Panisse burger, barbajuans au citron, socca… Street food D’Aqui à Nice


« D’Aqui ? C’est des bouchées maralpines », lisant Franck Ballestra avec le sourire. Le restaurateur de 35 ans exhibe son tablier rouge, où trône le slogan de son entreprise.

Impossible de rater la nouvelle devanture du 28 rue Cassini, juste derrière le Port de Nice, très originale. Ici, le street art rencontre la street food.

“Burger que vous n’avez jamais vu ailleurs”

La spécialité du chef est le Panis Burger : deux crêpes à base de farine de pois chiche à la place de la brioche. Cette méthode de cuisson unique a été brevetée lors de l’installation de D’Aqui à Menton.

Après 6 ans chez Lemonade, Franck Ballestra s’est lancé un nouveau défi : faire découvrir aux Niçois sa cuisine unique dans le secteur. “Paris Burger, vous ne l’avez jamais vu ailleurs”assure fièrement Azurean.

« Je voulais faire un burger différent des burgers qu’on trouve dans presque tous les restaurants, c’est-à-dire un burger très gras avec du fromage, du bacon et du gros steak. Non, il nous faut quelque chose de plus méditerranéen, de plus maralpin ! » « 

« Truc d’enfance »

L’originalité de D’Aqui se retrouve dans les barbajuans aux garnitures variées salées ou sucrées, notamment les citrons de Menton. « Et, c’est une marque déposée. »

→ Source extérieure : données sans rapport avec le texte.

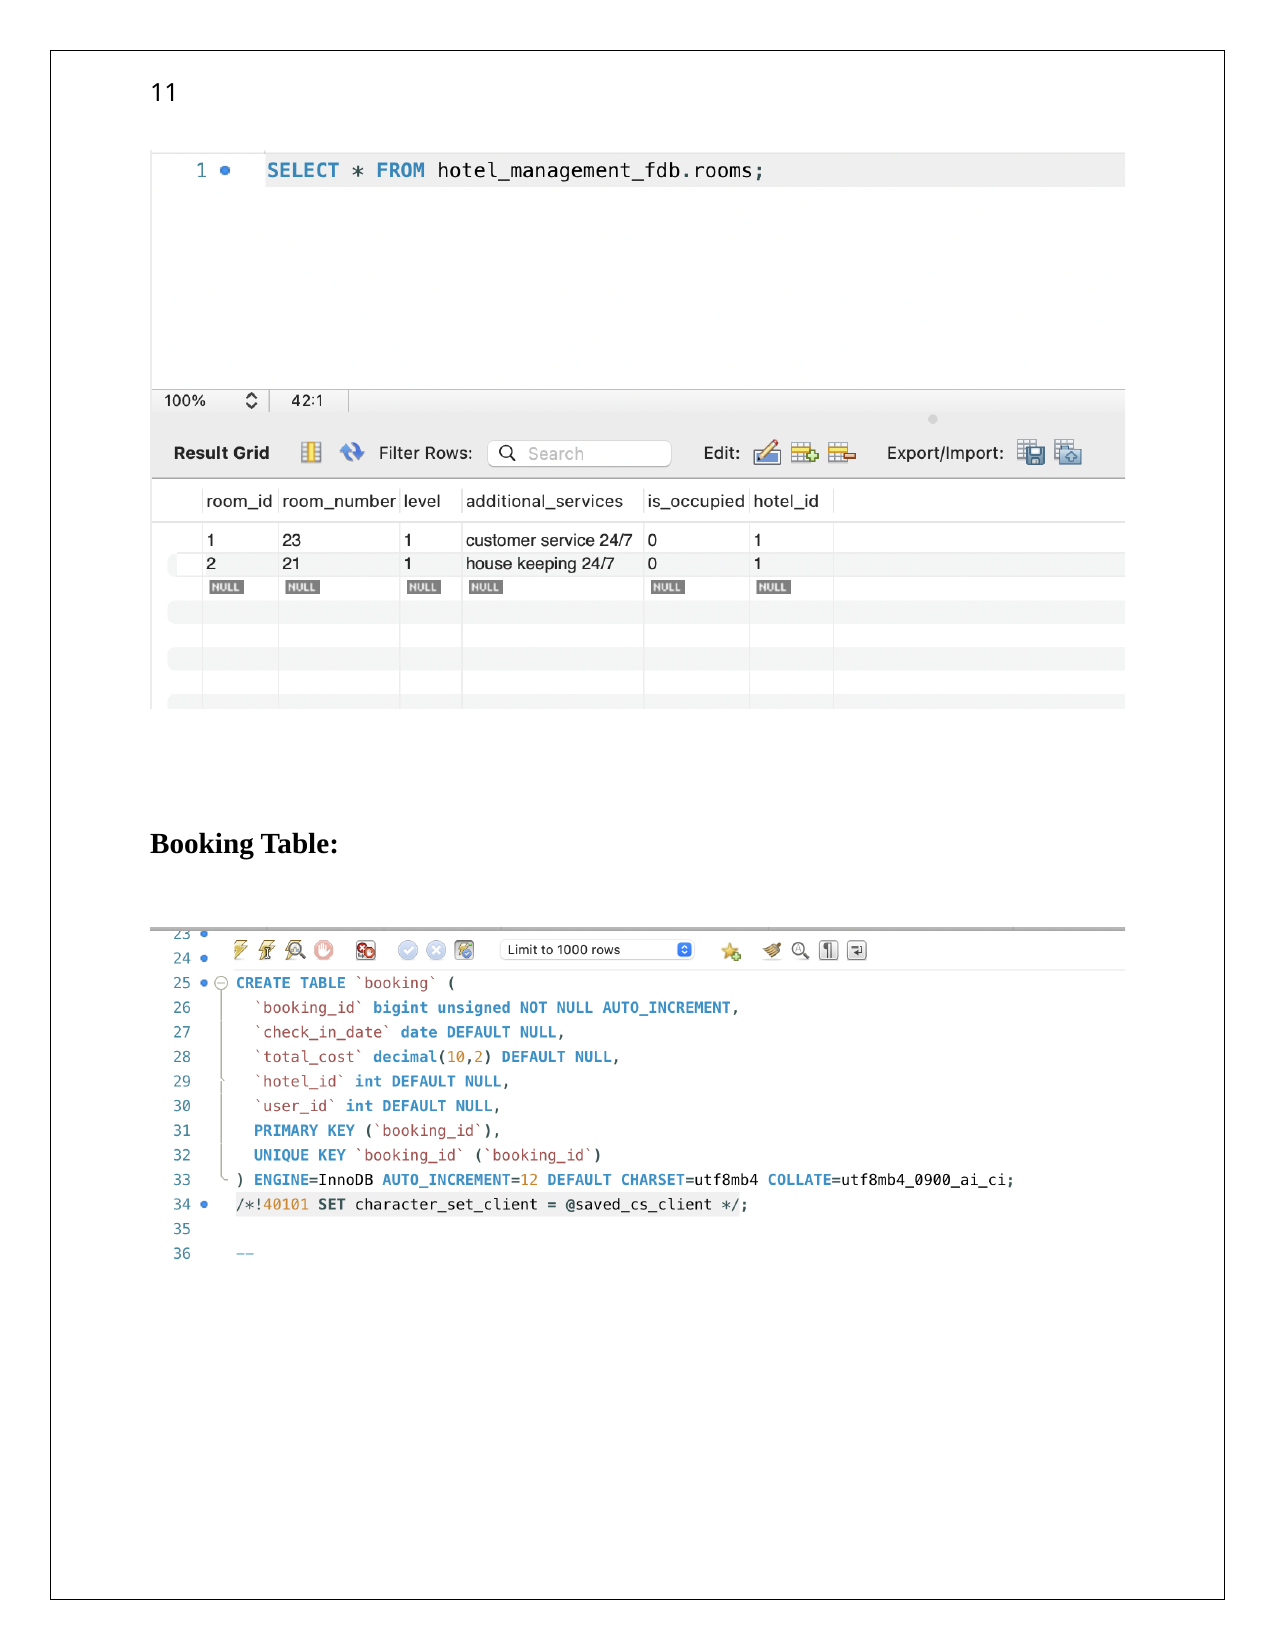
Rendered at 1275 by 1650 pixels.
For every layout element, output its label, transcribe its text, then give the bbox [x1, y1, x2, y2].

picture [150, 927, 1125, 1262]
text Booking Table: [150, 827, 1125, 860]
picture [150, 150, 1125, 709]
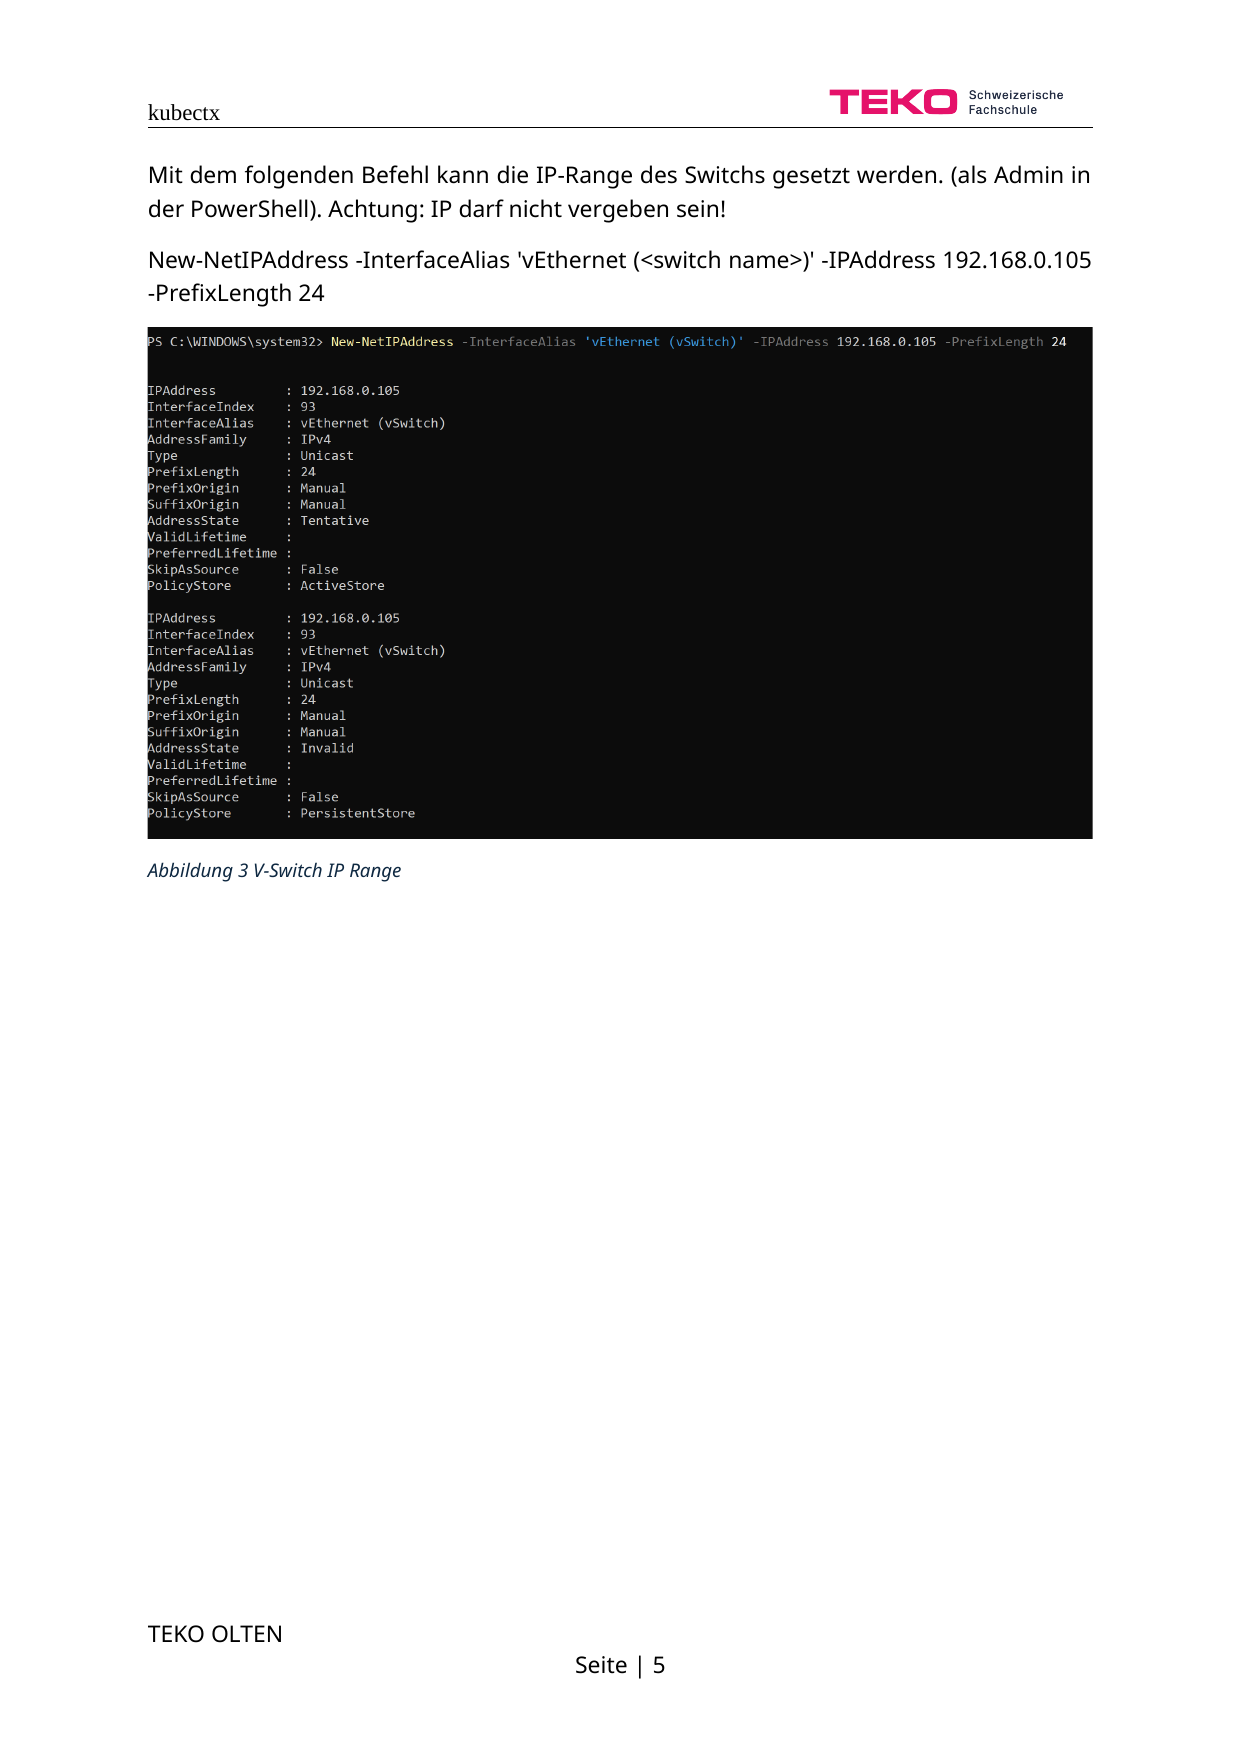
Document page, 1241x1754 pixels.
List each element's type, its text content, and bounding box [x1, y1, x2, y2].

picture [147, 327, 1093, 839]
text Abbildung V-Switch IP Range [148, 857, 1093, 883]
text Mit dem folgenden Befehl kann die IP-Range des Switchs gesetzt werden. (als Admin in der PowerShell). Achtung: IP darf nicht vergeben sein! [148, 159, 1093, 224]
picture [805, 61, 1097, 139]
text New-NetIPAddress -InterfaceAlias 'vEthernet (<switch name>)' -IPAddress 192.168.0.105 -PrefixLength 24 [148, 244, 1093, 309]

« A 25 ans, je voulais absolument créer une entreprise, mais il s’avère que j’ai une histoire de famille avec les Barbajuans. Mes grands-parents avaient un banc au marché Careï de Menton. Ils connaissaient tout, pour être précis, une spécialité régionale. » ”

L’idée de créer D’Aqui est venue lorsque Franck Ballestra s’est rendu compte qu’il ne trouvait plus de barbajuan sur le marché.il lui manque « Un truc d’enfance ».

Dans son restaurant vous ne trouverez que des plats locaux : socca, pissaladière, pichade, panis frits, tartes… Ainsi la tradition perdure.


savoir +

D’Aqui, 28 Via Cassini, Nice.
Ouvert du mardi au samedi, actuellement de 11h à 15h, puis de 18h à 21h.
Sur place uniquement, à emporter ou en livraison Delicity.

Hausse des prix : « Heureusement que la demande est toujours là, sinon ce serait vraiment effrayant »

En 2020, le Covid-19 ruine la vie des restaurateurs. En 2022, les prix de l’énergie et des matières premières vont augmenter.

« J’essaie d’utiliser le plus possible de produits régionaux, mais là… pour ce qui se passe en Ukraine, c’est un gros problème, surtout pour les huiles de cuisson et les farines »désolé Frank Balastra.

Au point de l’empêcher de travailler ? « Je ne travaille pas, mais ça pourrait m’empêcher de gagner ma vie rapidement, c’est tout »a-t-il glissé avec un sourire.

Azurean met la main sur la première facture d’électricité. « Dans ma petite maison à Menton, mes dépenses mensuelles sont déjà conséquentes. Là, ce serait assez effrayant. J’ai déjà eu quelques surprises dans l’immobilier, c’est pourquoi nous recherchons la première avec un ami. Deux – meubles faits à la main Heureusement, la demande est toujours là, sinon ce serait vraiment effrayant.